== Task directions ==
Transcribe the entries below word for word, beginning at the line with "історії краю та" and stopping after the line with "Rav Chlomo VALENSI"; drop all pictures.

== Collected data ==
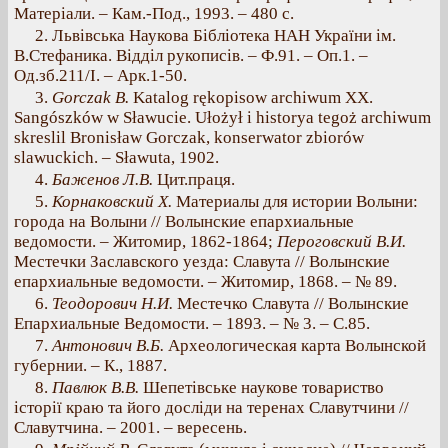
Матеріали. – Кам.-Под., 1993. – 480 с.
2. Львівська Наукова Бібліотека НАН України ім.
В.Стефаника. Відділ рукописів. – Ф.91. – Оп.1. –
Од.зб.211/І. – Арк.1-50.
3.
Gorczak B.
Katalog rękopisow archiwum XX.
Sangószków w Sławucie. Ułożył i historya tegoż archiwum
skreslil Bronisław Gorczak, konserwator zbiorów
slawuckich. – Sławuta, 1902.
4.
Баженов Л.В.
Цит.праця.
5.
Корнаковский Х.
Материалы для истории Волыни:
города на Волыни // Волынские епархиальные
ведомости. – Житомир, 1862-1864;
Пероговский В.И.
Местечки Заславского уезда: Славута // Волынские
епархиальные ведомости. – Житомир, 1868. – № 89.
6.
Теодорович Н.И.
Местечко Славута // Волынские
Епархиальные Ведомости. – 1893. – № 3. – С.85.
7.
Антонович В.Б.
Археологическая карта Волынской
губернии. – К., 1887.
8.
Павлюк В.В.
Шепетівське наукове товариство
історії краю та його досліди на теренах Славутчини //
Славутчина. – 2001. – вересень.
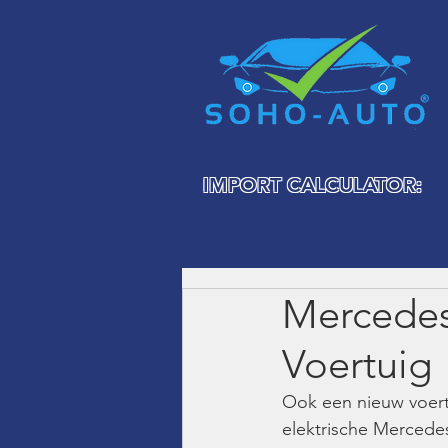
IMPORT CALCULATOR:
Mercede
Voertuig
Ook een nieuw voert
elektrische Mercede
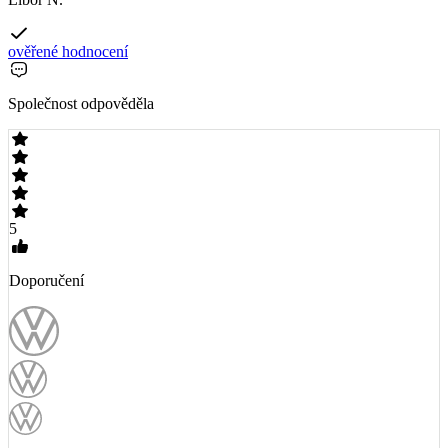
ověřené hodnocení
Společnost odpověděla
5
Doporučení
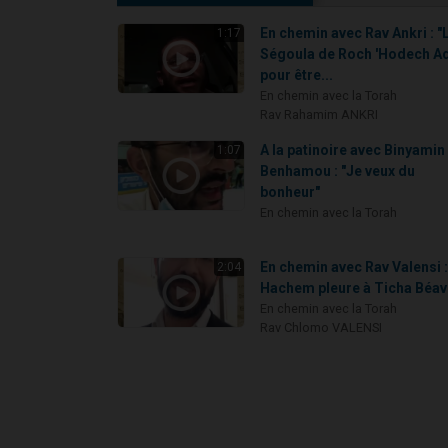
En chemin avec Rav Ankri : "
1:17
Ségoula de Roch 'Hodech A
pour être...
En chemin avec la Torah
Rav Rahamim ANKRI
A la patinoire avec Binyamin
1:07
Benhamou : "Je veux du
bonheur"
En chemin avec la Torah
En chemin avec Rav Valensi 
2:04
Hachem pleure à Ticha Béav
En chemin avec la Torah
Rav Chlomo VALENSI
--
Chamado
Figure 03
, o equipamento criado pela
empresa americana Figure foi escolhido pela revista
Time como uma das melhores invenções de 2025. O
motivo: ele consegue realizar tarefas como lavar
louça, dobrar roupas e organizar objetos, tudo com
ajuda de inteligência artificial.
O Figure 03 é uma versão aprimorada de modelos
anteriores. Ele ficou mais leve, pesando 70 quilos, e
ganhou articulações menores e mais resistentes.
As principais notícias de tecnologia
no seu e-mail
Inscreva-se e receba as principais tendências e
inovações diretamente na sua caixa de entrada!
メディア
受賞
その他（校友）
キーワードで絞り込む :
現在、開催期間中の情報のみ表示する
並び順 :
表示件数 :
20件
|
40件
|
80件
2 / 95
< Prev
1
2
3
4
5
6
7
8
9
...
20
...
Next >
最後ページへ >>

== Task answer ==
історії краю та його досліди на теренах Славутчини //
Славутчина. – 2001. – вересень.
IMPORT CALCULATOR:
Mercede
Voertuig
Ook een nieuw voert
elektrische Mercede
ověřené hodnocení
Společnost odpověděla
5
Doporučení
En chemin avec Rav Ankri : "
1:17
Ségoula de Roch 'Hodech A
pour être...
En chemin avec la Torah
Rav Rahamim ANKRI
A la patinoire avec Binyamin
1:07
Benhamou : "Je veux du
bonheur"
En chemin avec la Torah
En chemin avec Rav Valensi 
2:04
Hachem pleure à Ticha Béav
En chemin avec la Torah
Rav Chlomo VALENSI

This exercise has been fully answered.